The study – the most extensive of its kind – examined a section of the San Andreas fault that runs along Interstate 5, near Frazier Mountain in northeast Kern County.
“One of the reasons why this location is of importance is because in Southern California, the Big Bend, Carrizo, and Mojave sections of the San Andreas Fault accommodate 50-70% of plate motion. This means that the seismic hazard is high,” according to Temblor.
— SCEC (@SCEC) March 4, 2017
To understand the size and likelihood of future earthquakes striking the area, the researchers looked into the past, by digging more than 30 trenches to trace ancient temblors.
“To get 1,200 years of records, we have to do lots of excavations and go quite deep,” said the study’s lead author, USGS research geologist Kate Scharer, as quoted by the Los Angeles Times.
Scharer and her team found 10 major earthquakes over a 1,000-year period. They were able to date the temblors by examining charcoal and plant remains found at each horizon.
The most common magnitude found at the site was 7.5.
A 7.9 earthquake in 1857 – the last major temblor to strike – was so powerful that it caused the soil to liquify and trees to sink and uproot.
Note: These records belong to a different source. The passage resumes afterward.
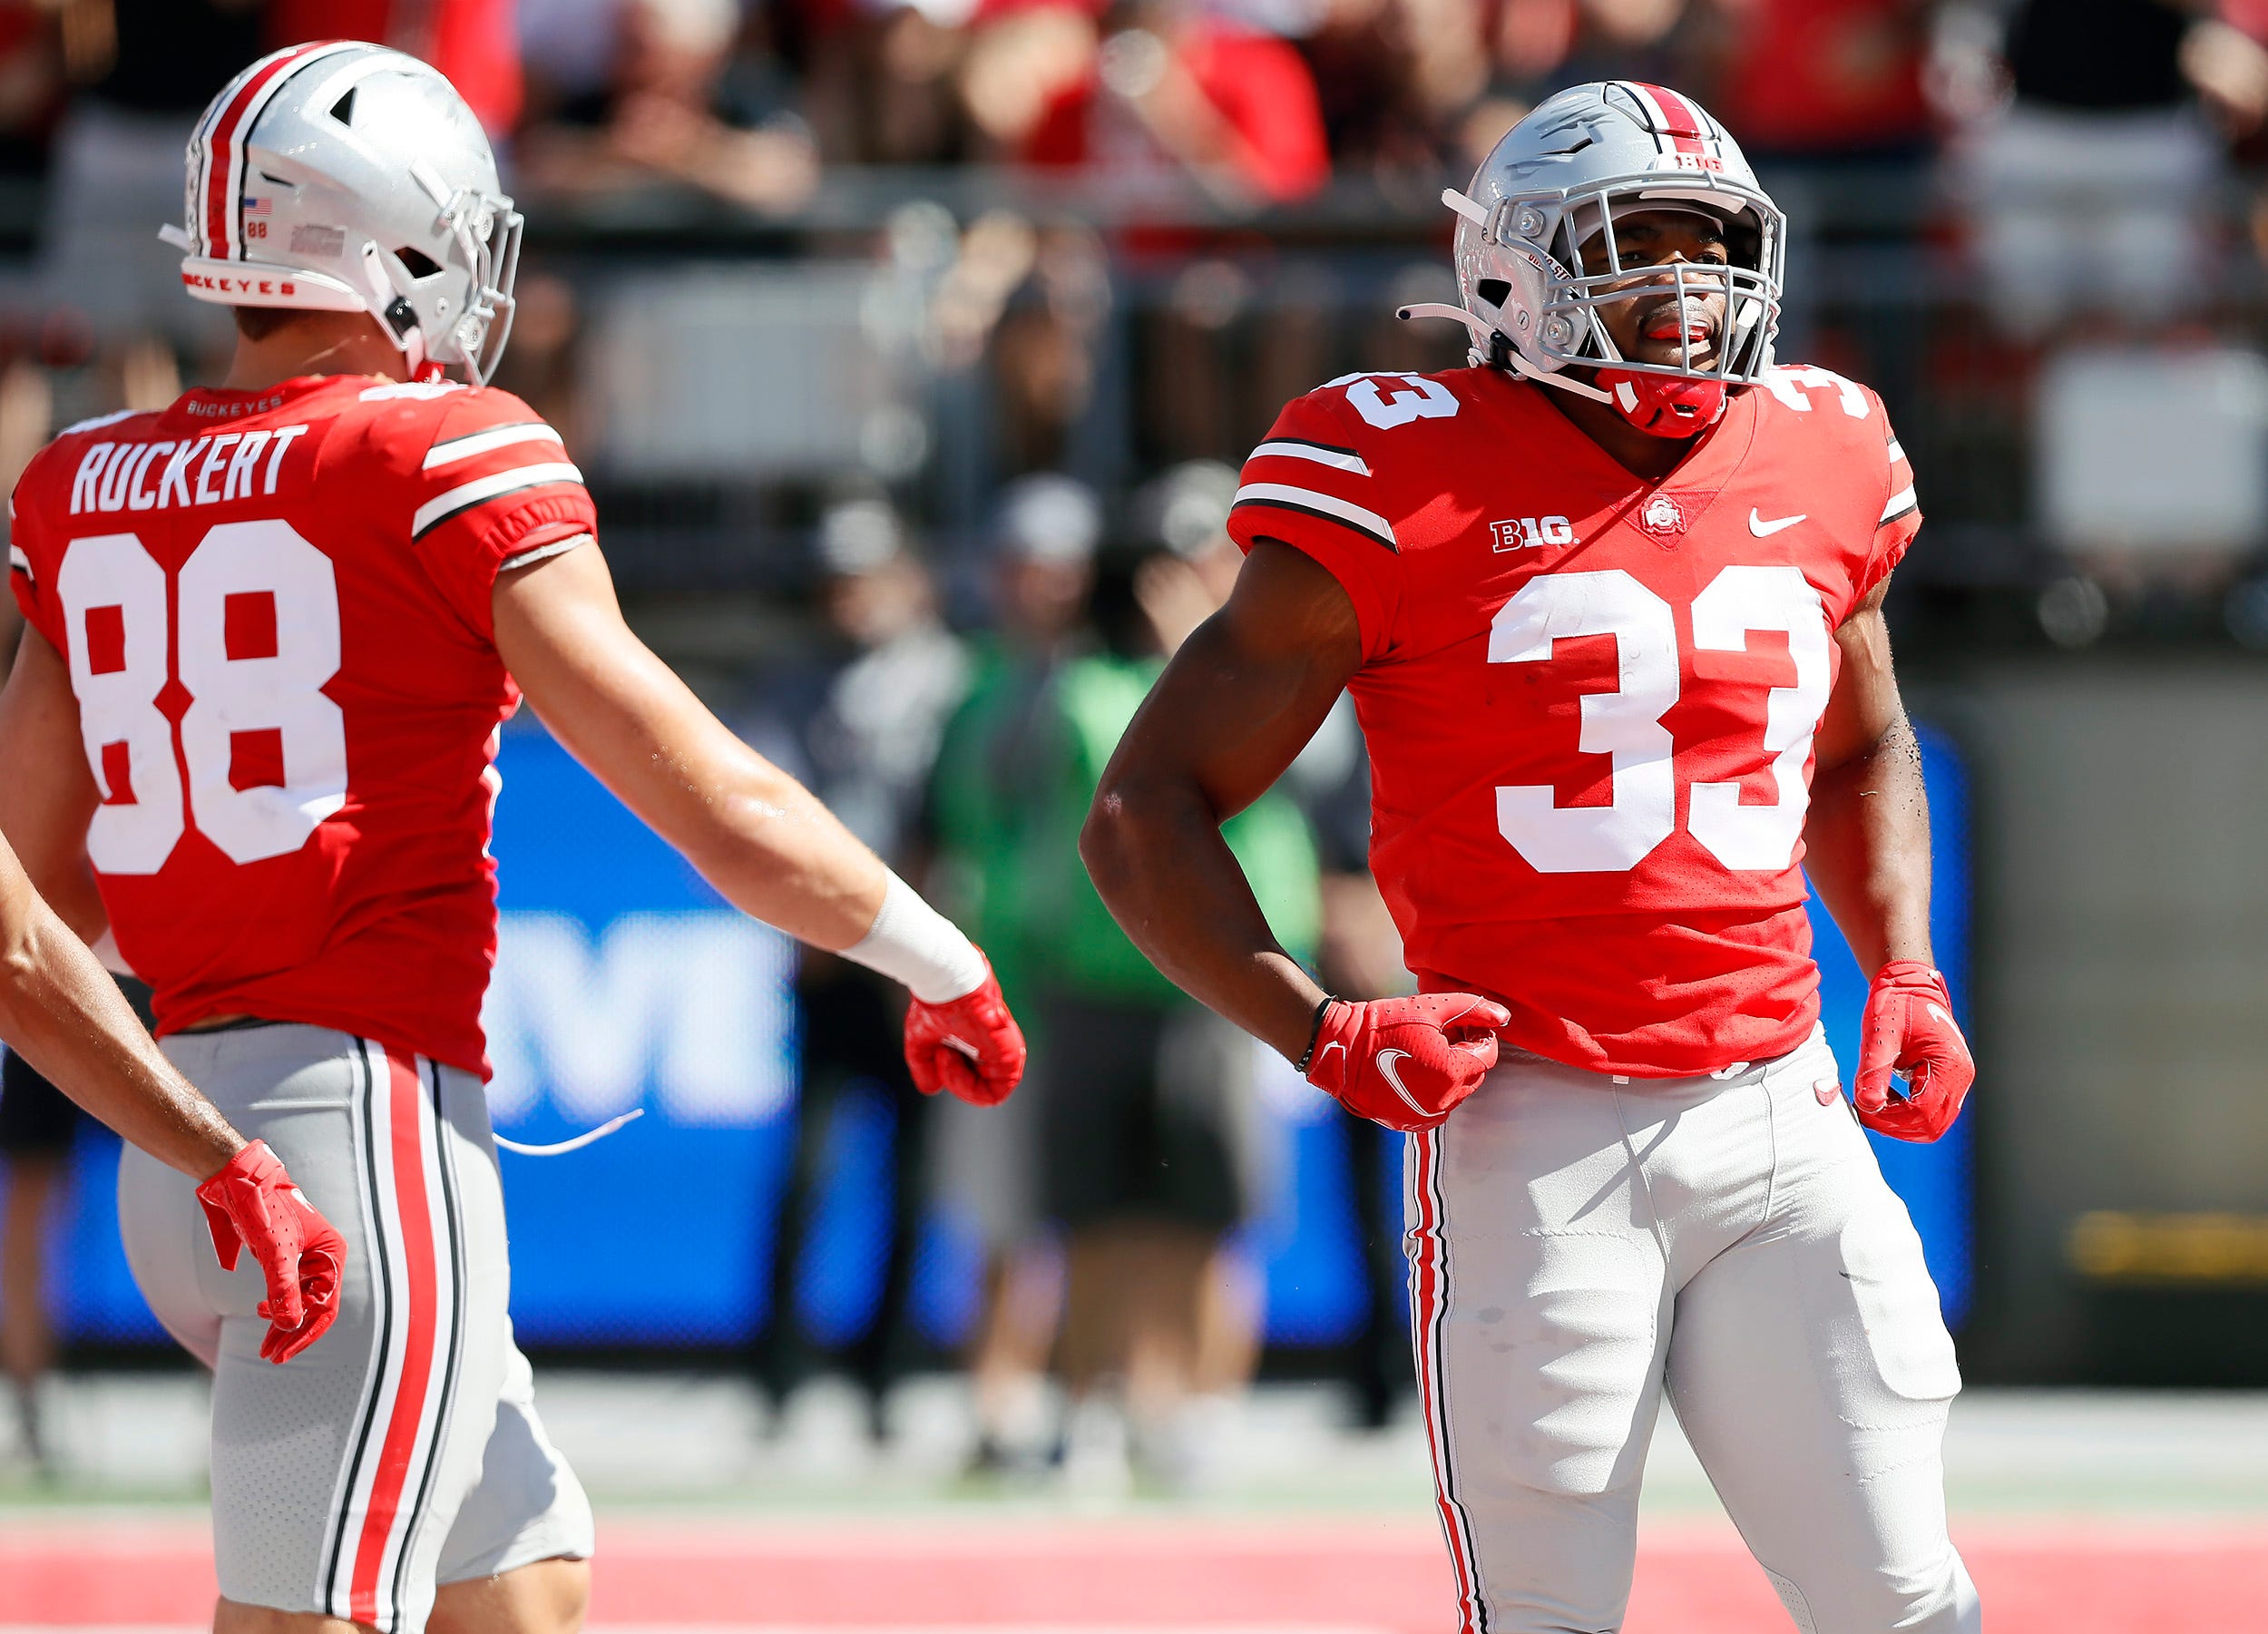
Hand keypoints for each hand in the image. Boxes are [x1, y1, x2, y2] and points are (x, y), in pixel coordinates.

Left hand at [196, 1142, 347, 1363]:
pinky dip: (276, 1305)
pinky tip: (262, 1310)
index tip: (281, 1354)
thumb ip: (283, 1288)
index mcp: (331, 1254)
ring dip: (282, 1323)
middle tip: (270, 1356)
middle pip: (314, 1306)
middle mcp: (322, 1257)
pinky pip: (287, 1289)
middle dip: (291, 1333)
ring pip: (299, 1300)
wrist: (236, 1179)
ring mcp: (304, 1257)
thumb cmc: (261, 1208)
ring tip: (264, 1344)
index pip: (326, 1306)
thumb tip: (289, 1325)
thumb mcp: (274, 1251)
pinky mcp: (285, 1255)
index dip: (305, 1333)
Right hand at [904, 954, 1026, 1106]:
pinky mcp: (1010, 1053)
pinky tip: (948, 1055)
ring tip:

The shaking lasted between one and three minutes.
Since then, land on either side of the fault has been pushing against the other at a rate of more than 1in per year, accumulating energy which will be suddenly released in a major earthquake that would move land along the fault line by many feet.
A repeat of the 1857 quake could move the land as much as 20ft, damage aqueducts that ferry water into Southern California from the north, disrupt transmission lines, and damage Interstate 5.
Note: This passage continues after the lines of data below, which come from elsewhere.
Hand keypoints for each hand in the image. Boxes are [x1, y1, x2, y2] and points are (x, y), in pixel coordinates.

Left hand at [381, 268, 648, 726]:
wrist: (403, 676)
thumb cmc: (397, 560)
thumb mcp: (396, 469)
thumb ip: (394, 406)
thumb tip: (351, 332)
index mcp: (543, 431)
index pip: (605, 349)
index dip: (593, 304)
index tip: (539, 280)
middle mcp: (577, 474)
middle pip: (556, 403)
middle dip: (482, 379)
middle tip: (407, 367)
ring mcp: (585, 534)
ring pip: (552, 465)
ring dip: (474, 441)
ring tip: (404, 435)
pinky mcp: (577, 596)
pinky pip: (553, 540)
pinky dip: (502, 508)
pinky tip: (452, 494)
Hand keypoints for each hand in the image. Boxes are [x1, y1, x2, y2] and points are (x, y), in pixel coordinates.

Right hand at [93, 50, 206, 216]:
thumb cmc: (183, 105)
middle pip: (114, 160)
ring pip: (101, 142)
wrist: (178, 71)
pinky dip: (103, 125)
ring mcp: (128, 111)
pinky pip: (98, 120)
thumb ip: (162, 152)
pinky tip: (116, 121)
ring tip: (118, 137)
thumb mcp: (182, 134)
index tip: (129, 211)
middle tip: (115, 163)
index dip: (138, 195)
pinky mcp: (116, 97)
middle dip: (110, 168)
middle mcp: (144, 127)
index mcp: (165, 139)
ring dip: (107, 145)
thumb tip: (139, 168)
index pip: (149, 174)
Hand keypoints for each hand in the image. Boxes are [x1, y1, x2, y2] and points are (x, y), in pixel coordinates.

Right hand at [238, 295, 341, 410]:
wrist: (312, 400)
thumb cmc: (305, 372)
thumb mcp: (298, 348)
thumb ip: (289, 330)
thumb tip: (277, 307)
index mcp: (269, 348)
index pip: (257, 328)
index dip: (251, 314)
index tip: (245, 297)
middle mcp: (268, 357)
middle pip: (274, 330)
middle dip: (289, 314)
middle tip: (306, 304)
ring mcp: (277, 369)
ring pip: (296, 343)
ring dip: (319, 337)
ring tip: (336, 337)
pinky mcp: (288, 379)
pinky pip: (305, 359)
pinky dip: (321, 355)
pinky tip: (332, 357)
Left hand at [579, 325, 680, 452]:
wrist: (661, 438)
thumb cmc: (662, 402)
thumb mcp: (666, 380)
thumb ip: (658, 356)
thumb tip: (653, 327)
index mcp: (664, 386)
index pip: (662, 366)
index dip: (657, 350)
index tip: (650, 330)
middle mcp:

Although the researchers noted that a big earthquake is certain, they couldn’t predict when it will happen because they “don’t happen like clockwork.”
For instance, while there was once a gap of just 20 years between two temblors, another pair saw a gap of 200 years between them.
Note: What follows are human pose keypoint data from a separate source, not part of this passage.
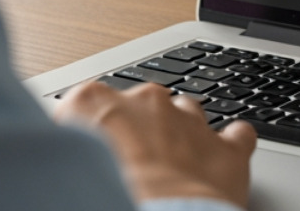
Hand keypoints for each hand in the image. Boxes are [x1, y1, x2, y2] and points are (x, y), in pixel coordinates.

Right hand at [55, 80, 256, 207]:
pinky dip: (231, 146)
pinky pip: (237, 136)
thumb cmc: (103, 198)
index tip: (89, 153)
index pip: (84, 106)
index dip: (88, 132)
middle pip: (140, 107)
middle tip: (132, 170)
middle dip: (139, 132)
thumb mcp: (62, 171)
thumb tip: (69, 166)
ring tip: (173, 171)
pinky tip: (220, 163)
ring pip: (187, 114)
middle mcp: (143, 101)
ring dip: (181, 137)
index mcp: (93, 102)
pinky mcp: (225, 148)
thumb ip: (67, 154)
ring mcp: (188, 120)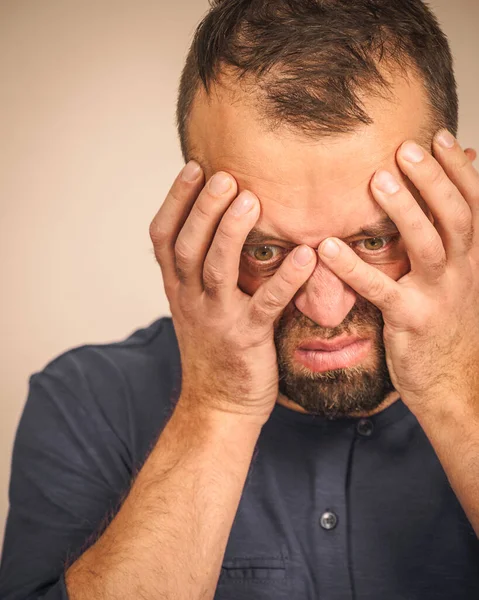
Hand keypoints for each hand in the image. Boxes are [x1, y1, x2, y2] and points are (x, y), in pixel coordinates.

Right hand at [150, 163, 316, 423]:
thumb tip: (222, 222)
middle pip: (187, 245)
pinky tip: (303, 255)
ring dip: (230, 232)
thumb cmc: (214, 349)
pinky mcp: (247, 338)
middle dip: (202, 208)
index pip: (164, 237)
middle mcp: (189, 298)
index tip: (193, 166)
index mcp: (177, 287)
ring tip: (250, 200)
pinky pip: (265, 304)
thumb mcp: (196, 305)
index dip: (176, 200)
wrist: (218, 405)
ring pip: (216, 269)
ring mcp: (216, 319)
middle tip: (223, 175)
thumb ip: (203, 269)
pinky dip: (284, 279)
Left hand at [316, 131, 478, 412]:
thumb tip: (449, 205)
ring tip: (377, 180)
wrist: (453, 383)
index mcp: (475, 260)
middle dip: (433, 179)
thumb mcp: (461, 282)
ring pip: (428, 245)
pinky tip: (328, 247)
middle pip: (456, 216)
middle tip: (405, 148)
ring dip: (405, 210)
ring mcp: (439, 296)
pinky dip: (353, 267)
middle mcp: (464, 273)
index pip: (476, 205)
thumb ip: (456, 246)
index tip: (438, 138)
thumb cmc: (448, 327)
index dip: (461, 170)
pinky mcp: (411, 320)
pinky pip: (380, 289)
The average interval between quakes was found to be approximately 100 years, meaning the gap separating today from the 1857 earthquake is already 60 years more than the average.
“Longer gaps have happened in the past, but we know they always do culminate in a large earthquake. There’s no getting out of this,” Scharer said.
She went on to urge similar studies to take place so that scientists can gain a greater understanding of the San Andreas Fault, in order to “properly design infrastructure, like highways, water, and power lines, so that it can survive the next earthquake.”
The San Andreas Fault extends roughly 1,300km (800 miles) through California. It has three segments, each with a varying degree of earthquake risk. The most significant is the southern segment, which passes within about 56km (35 miles) of Los Angeles.